Legislative Report - 1/12/2011

Greetings and best wishes for a wonderful new year!  I am honored to be serving in the Vermont House as your representative.  This is the first of the reports I will be writing while the legislature is in session.  My goal is to keep you informed of activity in the House in general and of issues I am working on in particular.

The first three days of the session consisted of organization and a great deal of pomp and circumstance.  The session began on January 5th, and the first order of business in the House was to elect a Speaker of the House.  Rep. Shap Smith of Morrisville was the unanimous choice to serve for a second term, and he was sworn in by Secretary of State Deb Markowitz.  The members of the House were then sworn in by the Speaker.  When Speaker Smith announced committee assignments, I was pleased to be appointed to the Committee on Natural Resources and Energy, my first choice.

Day two featured the inauguration of Gov. Peter Shumlin.  It was an impressive ceremony that dominated the day and left little room for anything else.  In his inaugural address Gov.
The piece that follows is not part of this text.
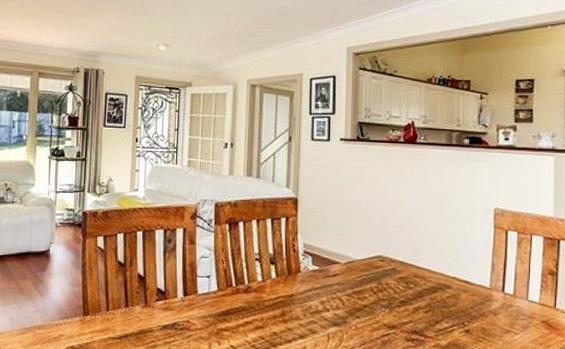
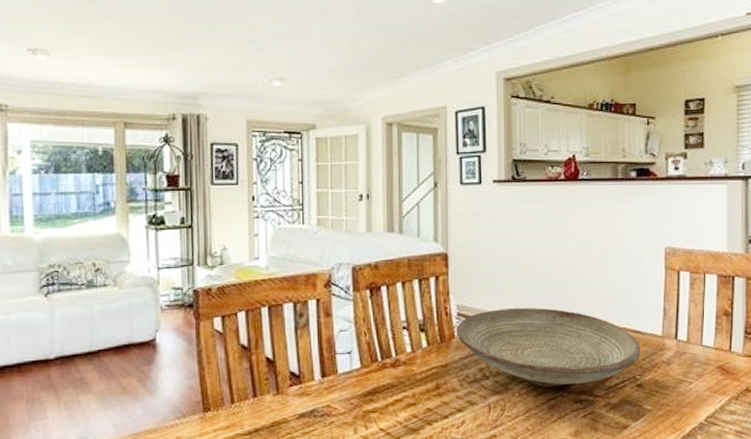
decorative bowl: none [301,250,469,325] -> present [455,307,641,388]

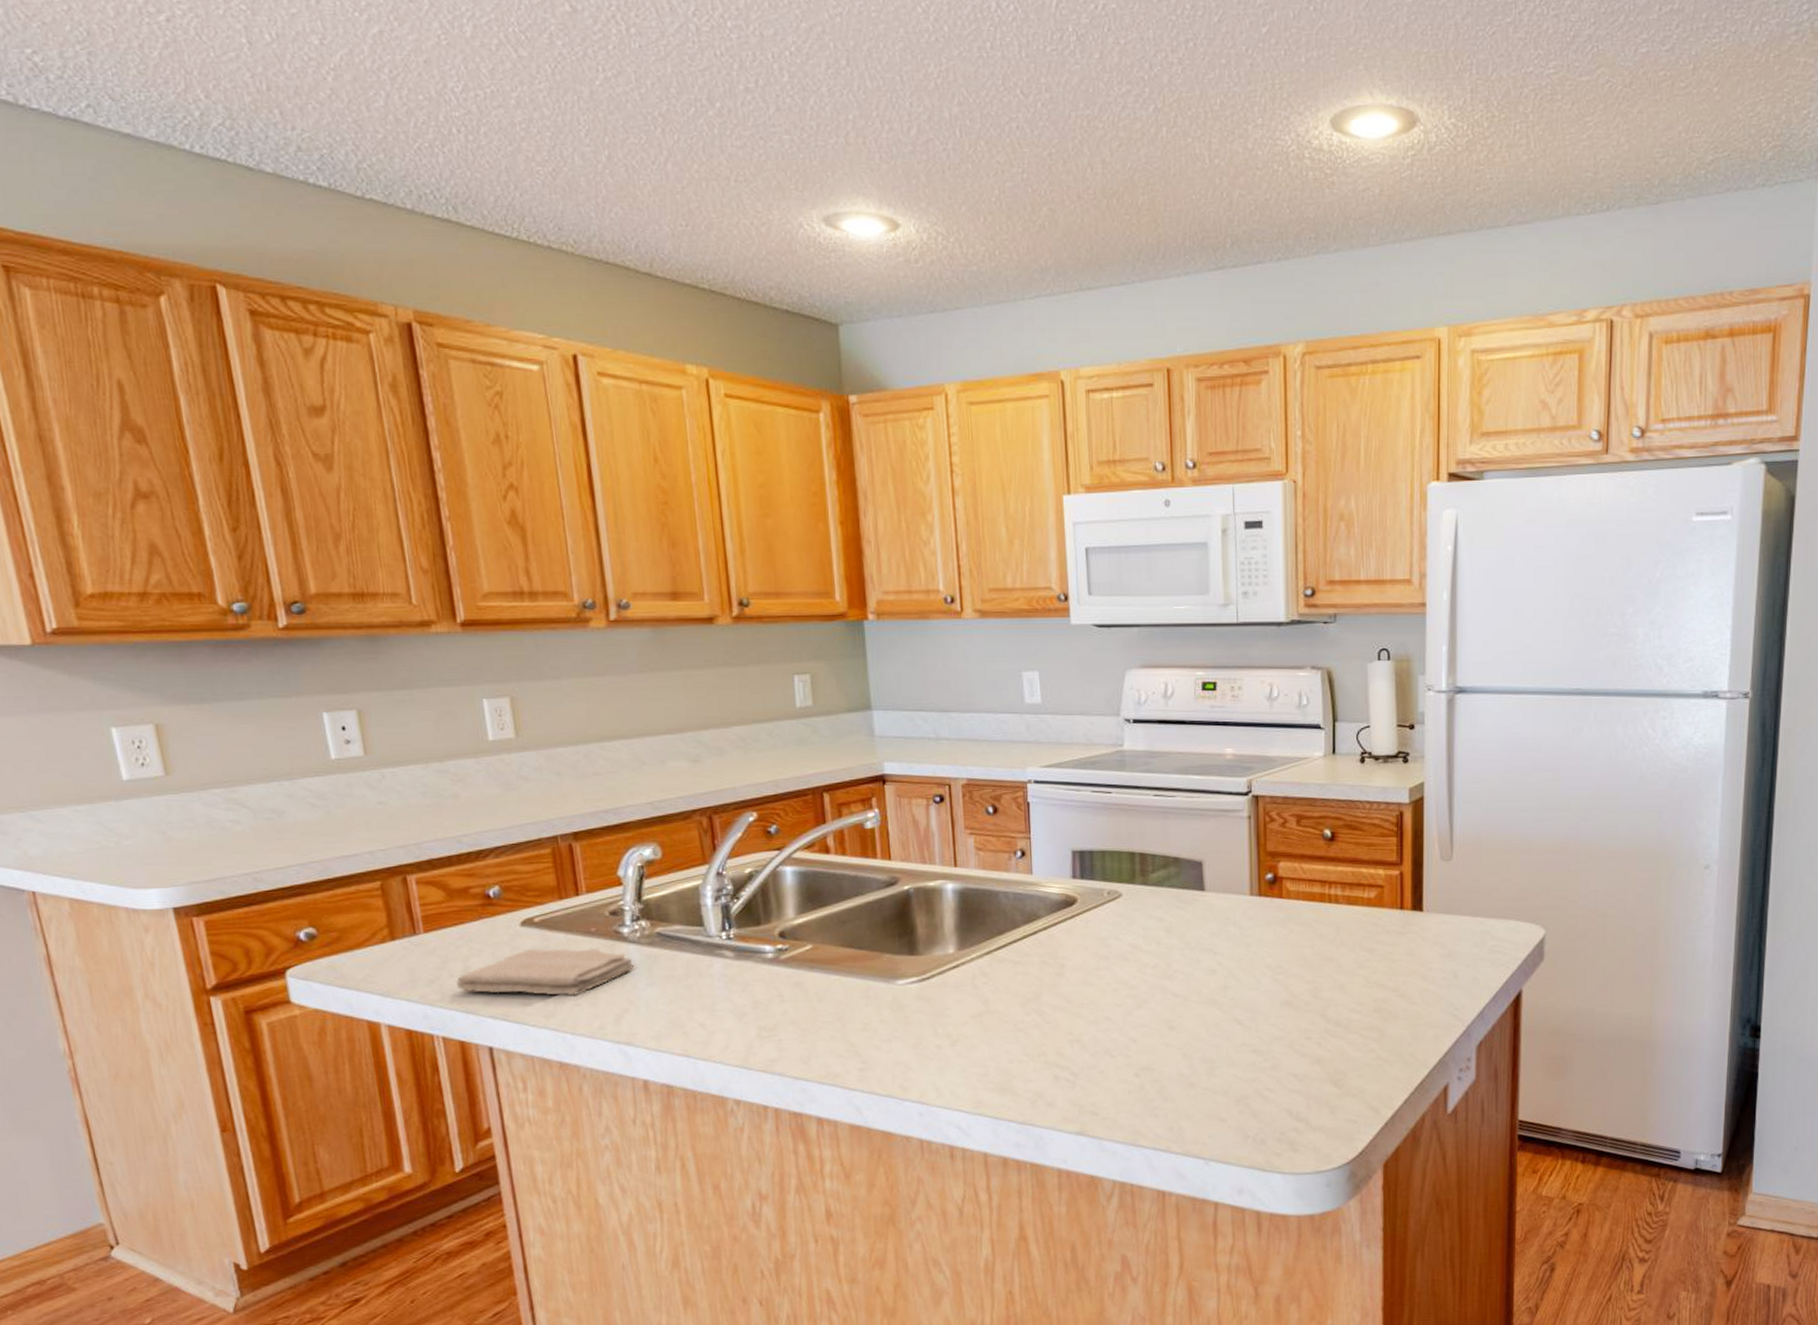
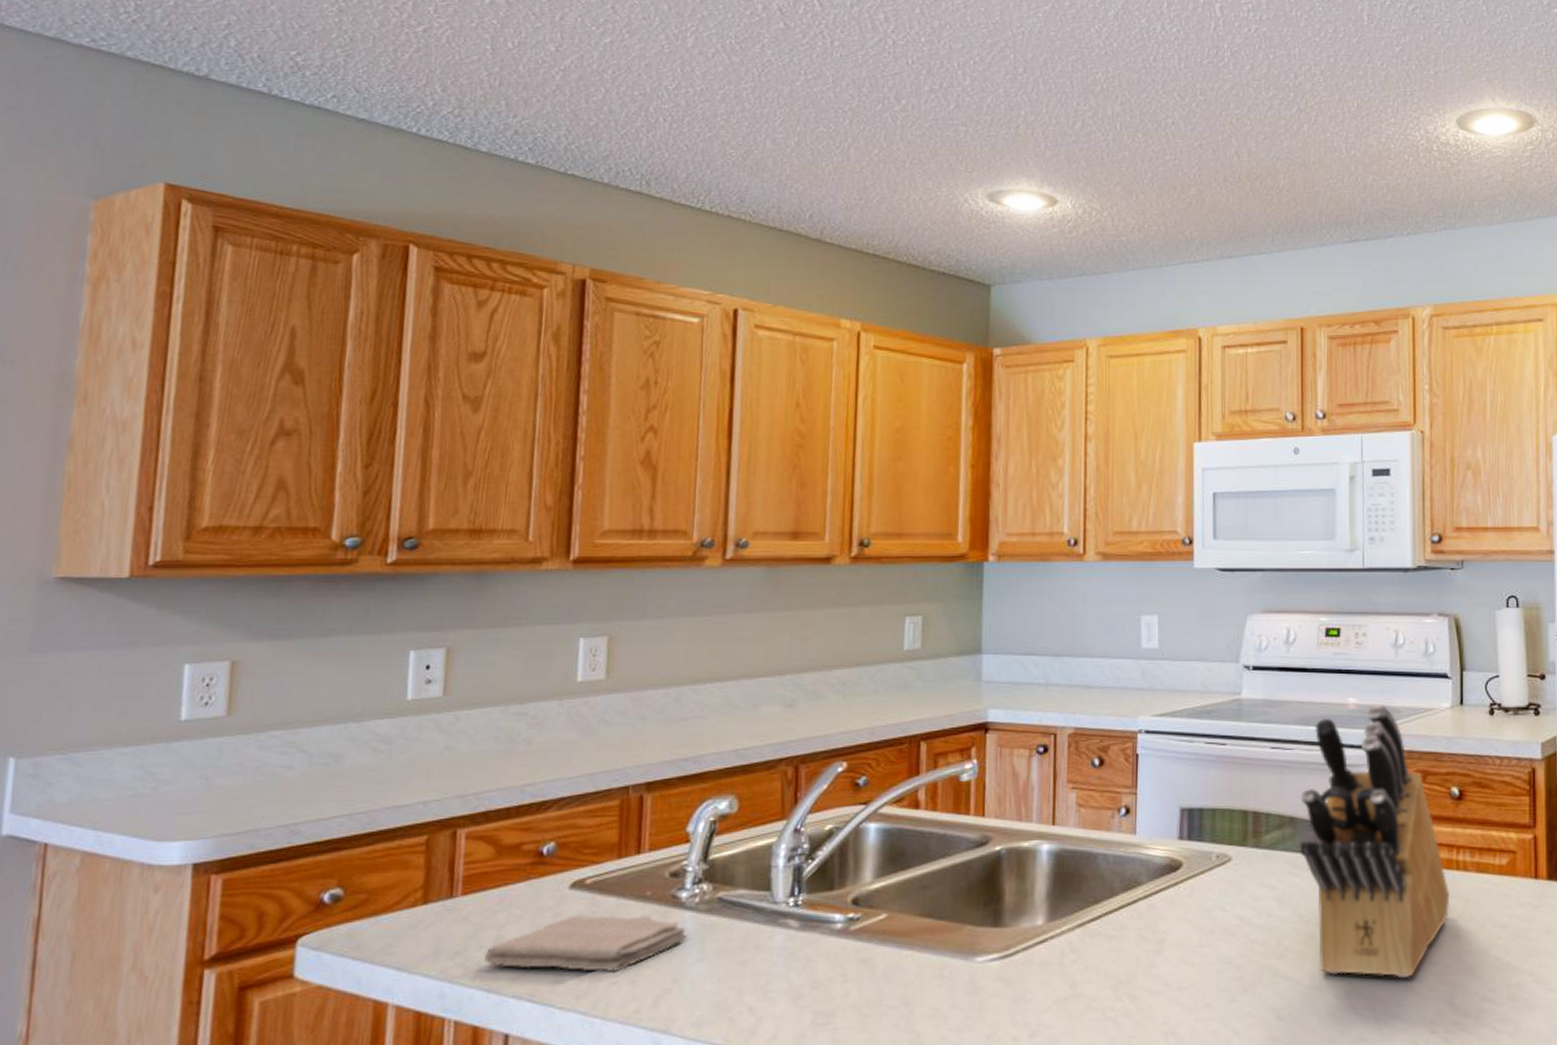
knife block: none [1183,754,1323,995] -> present [1300,705,1450,979]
Shumlin laid out his agenda to

   1. bring broadband to all of Vermont so that our state can compete for business opportunities with the rest of New England,
   2. provide universal access to affordable health care and remove this burden from employers,
   3. ensure that our public education system can continue to effectively train our children and workforce to compete in today’s and tomorrow’s economy,
   4. support the agricultural foundation of Vermont by guaranteeing a fair price for dairy farmers and promoting Vermont products as local to a 200 mile radius including Boston and Montreal,
   5. provide an economic environment that will encourage entrepreneurial development and create thousands of new jobs in Vermont, and
   6. recognize that Vermont’s tax capacity is saturated in terms of controlling costs of state government.

Friday was the first real work day when we could meet in committee and review the upcoming agenda.  In the Natural Resources and Energy Committee, Chairman Tony Klein ran through a long list of topics we will be dealing with, including the Sustainably Priced Energy Efficiency Development (SPEED) program, feed in rates for renewable energy generation, funding of the Clean Energy Development Fund (CEDF), and regulating the sulfur content of home heating oil, among others.   One of the first bills, H.5 An act relating to returning moneys to the clean energy development fund (CEDF) to support solar tax credits, will recapture $2 million in redundant energy grants and make the money available for projects that were eligible for grants last year but could not be funded because the CEDF ran out of money.  Several of the projects were already under way and had been counting on the grants that failed to materialize.

Besides my committee work, I am also working on several unrelated pieces of legislation.  At the request of Selectman John Owens and Shelburne Police Chief Jim Warden I am introducing a bill that will require coin & jewelry dealers to obtain positive ID of persons seeking to redeem jewelry or collectibles for cash and to cross-check their inventory against lists of stolen items maintained by law enforcement authorities.  I have also asked for a review of the changes to the income sensitivity formula of the statewide property tax that resulted in significant reductions in property tax rebates to many homeowners in Charlotte.

 I also want to remind everyone that I will be at the Charlotte Town Office every 2nd and 4th Monday from 8 to 9 AM and from 5 to 6 PM if anyone would like to meet with me.  I also welcome your calls and emails and will try to respond to all in a timely manner.    If you would like to be notified when I update this blog, click on the "Follow" link in the menu bar above.

 I’m looking forward to a challenging and productive legislative session.